Excerpts from a dataset:
● ● ● ●

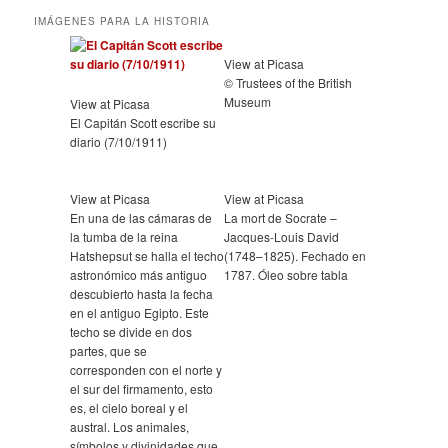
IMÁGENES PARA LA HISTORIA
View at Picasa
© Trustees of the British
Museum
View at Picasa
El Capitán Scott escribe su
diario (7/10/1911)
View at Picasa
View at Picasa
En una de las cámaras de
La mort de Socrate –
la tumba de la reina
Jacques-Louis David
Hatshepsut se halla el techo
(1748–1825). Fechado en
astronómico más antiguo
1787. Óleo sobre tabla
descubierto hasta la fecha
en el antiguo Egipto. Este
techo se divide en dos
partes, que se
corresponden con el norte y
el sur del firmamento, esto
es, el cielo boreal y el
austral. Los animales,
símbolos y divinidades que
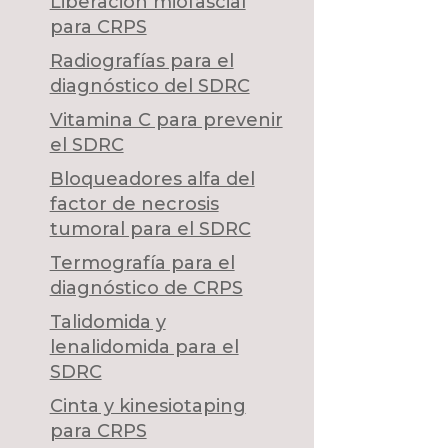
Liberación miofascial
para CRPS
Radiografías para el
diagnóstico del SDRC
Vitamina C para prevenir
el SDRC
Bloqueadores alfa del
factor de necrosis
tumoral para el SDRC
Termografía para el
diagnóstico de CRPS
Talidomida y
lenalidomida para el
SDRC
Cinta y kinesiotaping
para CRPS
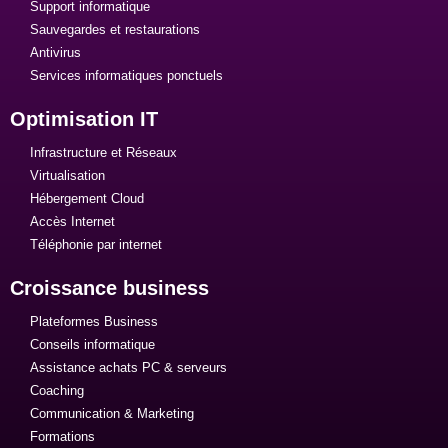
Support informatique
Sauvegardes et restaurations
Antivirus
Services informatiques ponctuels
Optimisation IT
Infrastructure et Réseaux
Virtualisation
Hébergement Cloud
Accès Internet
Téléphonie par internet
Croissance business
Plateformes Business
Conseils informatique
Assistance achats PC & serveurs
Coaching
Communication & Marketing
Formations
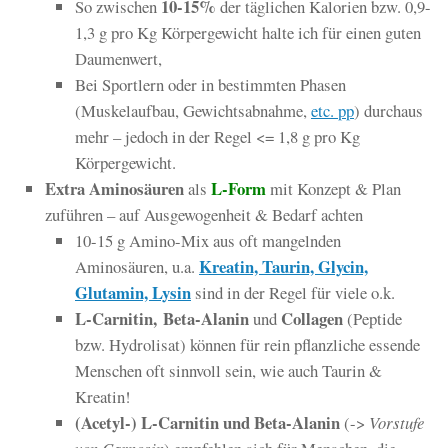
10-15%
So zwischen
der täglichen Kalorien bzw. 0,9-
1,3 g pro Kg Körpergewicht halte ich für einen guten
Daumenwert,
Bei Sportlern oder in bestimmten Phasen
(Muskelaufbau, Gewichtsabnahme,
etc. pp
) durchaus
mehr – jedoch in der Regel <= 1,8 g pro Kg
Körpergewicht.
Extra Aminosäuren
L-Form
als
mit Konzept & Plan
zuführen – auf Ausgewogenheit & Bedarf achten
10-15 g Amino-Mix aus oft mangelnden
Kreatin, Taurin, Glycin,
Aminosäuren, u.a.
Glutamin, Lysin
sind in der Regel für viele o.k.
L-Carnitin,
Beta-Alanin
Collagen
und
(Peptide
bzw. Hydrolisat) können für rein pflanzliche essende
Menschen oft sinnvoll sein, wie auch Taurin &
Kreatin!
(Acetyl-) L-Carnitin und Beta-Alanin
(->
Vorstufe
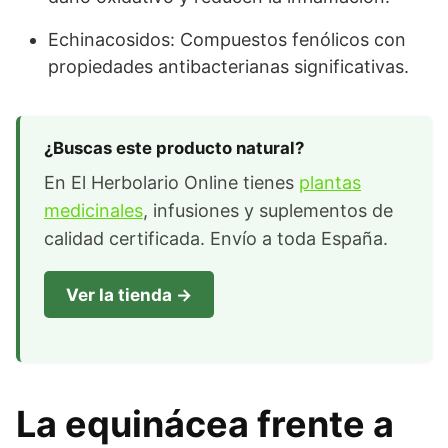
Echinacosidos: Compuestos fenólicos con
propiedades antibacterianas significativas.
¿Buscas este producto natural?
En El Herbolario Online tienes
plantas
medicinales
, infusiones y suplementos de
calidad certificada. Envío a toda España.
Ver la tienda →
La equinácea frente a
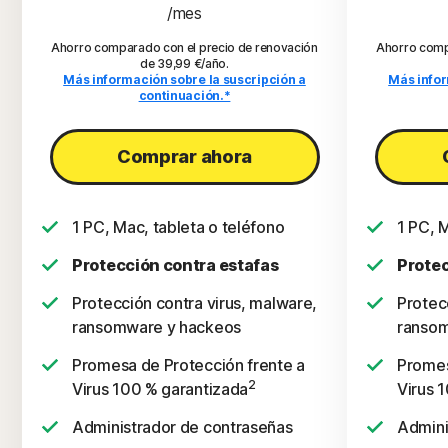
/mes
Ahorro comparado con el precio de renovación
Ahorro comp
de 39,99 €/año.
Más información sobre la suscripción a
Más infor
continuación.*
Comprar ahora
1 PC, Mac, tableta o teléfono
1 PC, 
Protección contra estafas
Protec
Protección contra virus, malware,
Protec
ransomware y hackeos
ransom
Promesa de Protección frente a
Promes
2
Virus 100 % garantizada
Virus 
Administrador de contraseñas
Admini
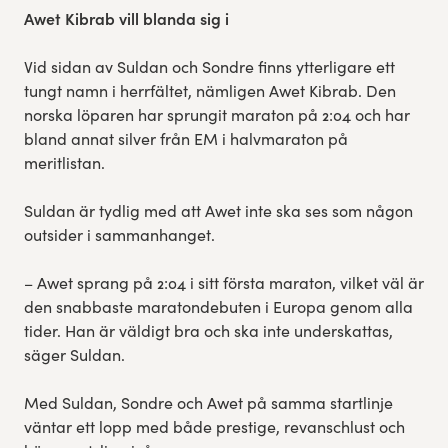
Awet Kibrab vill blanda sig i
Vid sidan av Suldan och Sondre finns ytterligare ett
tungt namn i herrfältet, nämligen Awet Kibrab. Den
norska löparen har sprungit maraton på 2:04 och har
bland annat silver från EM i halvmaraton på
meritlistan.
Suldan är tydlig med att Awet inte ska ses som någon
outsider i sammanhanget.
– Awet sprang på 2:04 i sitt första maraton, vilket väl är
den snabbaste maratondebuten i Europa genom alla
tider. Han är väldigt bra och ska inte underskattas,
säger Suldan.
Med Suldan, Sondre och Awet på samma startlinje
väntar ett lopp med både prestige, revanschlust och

● ● ● ●

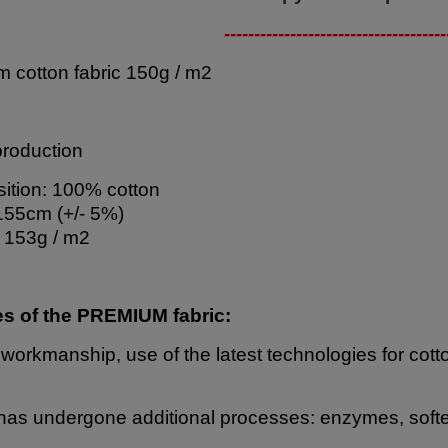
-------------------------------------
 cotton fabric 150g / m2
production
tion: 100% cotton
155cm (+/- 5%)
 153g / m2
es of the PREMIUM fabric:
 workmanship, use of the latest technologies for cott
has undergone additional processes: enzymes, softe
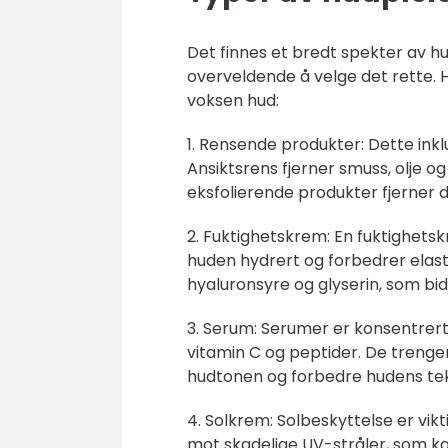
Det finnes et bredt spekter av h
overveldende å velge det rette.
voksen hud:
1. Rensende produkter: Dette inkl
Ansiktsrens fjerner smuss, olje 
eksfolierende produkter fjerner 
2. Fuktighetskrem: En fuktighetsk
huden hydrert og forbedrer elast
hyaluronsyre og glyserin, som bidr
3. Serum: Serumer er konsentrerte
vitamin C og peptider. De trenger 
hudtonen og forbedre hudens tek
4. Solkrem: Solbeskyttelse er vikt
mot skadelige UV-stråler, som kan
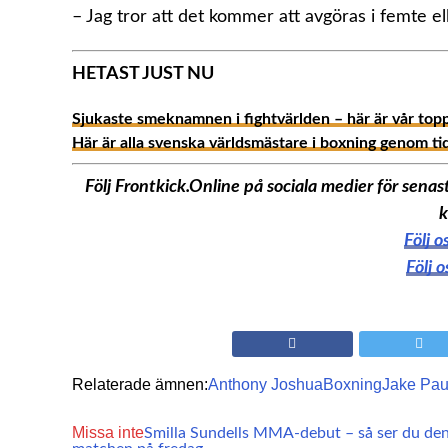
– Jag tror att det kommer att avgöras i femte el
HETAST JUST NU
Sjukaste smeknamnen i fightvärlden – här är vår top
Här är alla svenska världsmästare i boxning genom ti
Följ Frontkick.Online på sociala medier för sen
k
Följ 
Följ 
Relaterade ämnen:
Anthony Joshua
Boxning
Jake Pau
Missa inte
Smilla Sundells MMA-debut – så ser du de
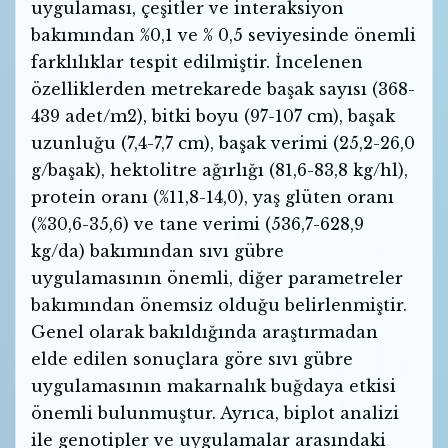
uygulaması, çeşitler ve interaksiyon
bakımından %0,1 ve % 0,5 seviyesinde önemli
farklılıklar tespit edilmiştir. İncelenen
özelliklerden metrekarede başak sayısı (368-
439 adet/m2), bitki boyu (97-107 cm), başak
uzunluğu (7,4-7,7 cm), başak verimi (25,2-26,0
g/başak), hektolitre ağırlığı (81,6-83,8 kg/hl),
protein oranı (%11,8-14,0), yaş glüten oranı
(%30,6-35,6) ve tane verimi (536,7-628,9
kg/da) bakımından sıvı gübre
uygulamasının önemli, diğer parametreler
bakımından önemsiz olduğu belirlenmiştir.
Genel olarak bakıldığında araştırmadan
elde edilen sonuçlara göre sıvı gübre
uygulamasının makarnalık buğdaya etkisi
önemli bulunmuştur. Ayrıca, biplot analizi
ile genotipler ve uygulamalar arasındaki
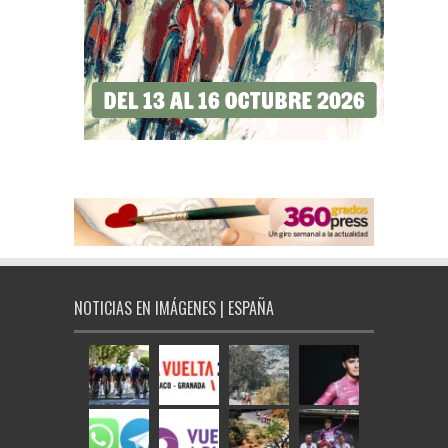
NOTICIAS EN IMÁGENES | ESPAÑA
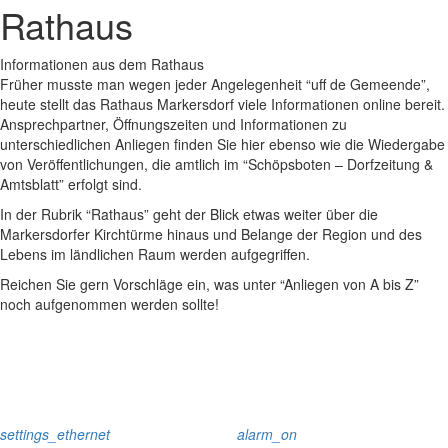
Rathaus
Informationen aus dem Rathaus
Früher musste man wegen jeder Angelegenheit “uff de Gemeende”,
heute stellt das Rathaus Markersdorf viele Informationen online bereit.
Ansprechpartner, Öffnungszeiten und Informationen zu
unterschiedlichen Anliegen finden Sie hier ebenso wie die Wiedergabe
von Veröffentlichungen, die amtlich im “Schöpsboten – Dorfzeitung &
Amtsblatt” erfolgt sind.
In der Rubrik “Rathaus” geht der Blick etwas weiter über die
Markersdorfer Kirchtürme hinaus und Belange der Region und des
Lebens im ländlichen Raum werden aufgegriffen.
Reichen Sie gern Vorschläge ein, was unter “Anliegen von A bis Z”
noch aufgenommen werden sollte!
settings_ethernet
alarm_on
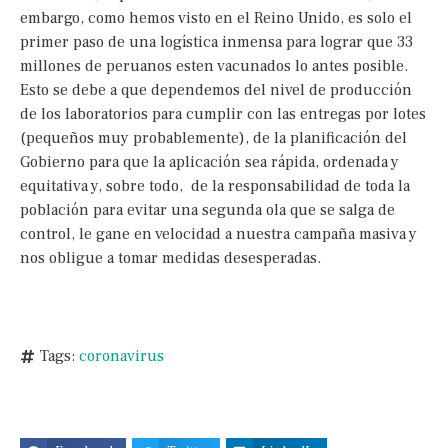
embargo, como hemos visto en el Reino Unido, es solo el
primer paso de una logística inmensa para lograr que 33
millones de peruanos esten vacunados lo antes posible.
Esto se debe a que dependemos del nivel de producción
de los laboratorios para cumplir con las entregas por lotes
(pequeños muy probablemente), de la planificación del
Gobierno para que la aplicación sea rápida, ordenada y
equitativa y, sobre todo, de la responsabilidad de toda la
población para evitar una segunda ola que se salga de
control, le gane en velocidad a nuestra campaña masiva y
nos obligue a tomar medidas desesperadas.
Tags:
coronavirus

● ● ● ●

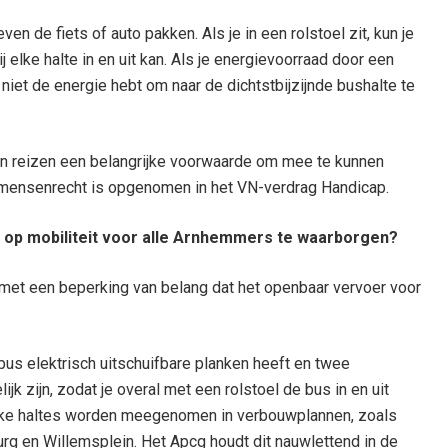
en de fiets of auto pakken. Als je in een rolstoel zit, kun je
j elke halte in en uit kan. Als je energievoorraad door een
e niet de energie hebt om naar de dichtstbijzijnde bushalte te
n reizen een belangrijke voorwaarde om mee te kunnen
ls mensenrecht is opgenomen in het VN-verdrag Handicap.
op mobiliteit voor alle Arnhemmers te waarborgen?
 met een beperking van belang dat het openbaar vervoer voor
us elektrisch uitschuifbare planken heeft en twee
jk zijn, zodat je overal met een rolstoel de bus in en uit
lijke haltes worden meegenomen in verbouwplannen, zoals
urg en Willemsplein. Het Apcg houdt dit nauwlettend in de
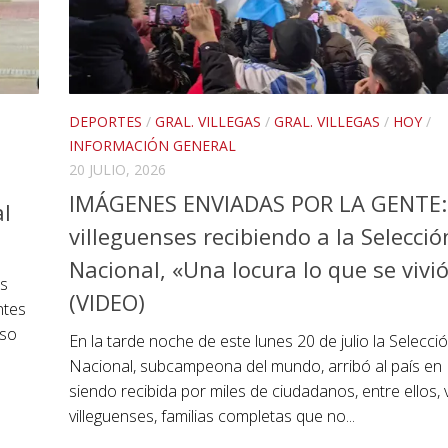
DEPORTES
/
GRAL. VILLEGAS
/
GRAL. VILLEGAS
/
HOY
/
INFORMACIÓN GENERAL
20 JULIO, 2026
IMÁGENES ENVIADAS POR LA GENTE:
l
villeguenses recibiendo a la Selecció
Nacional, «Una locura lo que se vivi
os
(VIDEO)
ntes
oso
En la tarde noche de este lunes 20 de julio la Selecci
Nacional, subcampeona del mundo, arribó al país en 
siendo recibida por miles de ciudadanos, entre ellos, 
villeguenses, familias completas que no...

● ● ● ●

Above are some records. Output exactly the lines from the one that contains "kg/da) bakımından sıvı gübre" to the one that contains "coronavirus", keeping both, and omit the pictures.

kg/da) bakımından sıvı gübre
uygulamasının önemli, diğer parametreler
bakımından önemsiz olduğu belirlenmiştir.
Genel olarak bakıldığında araştırmadan
elde edilen sonuçlara göre sıvı gübre
uygulamasının makarnalık buğdaya etkisi
önemli bulunmuştur. Ayrıca, biplot analizi
ile genotipler ve uygulamalar arasındaki
NOTICIAS EN IMÁGENES | ESPAÑA
Rathaus
Informationen aus dem Rathaus
Früher musste man wegen jeder Angelegenheit “uff de Gemeende”,
heute stellt das Rathaus Markersdorf viele Informationen online bereit.
Ansprechpartner, Öffnungszeiten und Informationen zu
unterschiedlichen Anliegen finden Sie hier ebenso wie die Wiedergabe
von Veröffentlichungen, die amtlich im “Schöpsboten – Dorfzeitung &
Amtsblatt” erfolgt sind.
In der Rubrik “Rathaus” geht der Blick etwas weiter über die
Markersdorfer Kirchtürme hinaus und Belange der Region und des
Lebens im ländlichen Raum werden aufgegriffen.
Reichen Sie gern Vorschläge ein, was unter “Anliegen von A bis Z”
noch aufgenommen werden sollte!
settings_ethernet
alarm_on
embargo, como hemos visto en el Reino Unido, es solo el
primer paso de una logística inmensa para lograr que 33
millones de peruanos esten vacunados lo antes posible.
Esto se debe a que dependemos del nivel de producción
de los laboratorios para cumplir con las entregas por lotes
(pequeños muy probablemente), de la planificación del
Gobierno para que la aplicación sea rápida, ordenada y
equitativa y, sobre todo, de la responsabilidad de toda la
población para evitar una segunda ola que se salga de
control, le gane en velocidad a nuestra campaña masiva y
nos obligue a tomar medidas desesperadas.
Tags:
coronavirus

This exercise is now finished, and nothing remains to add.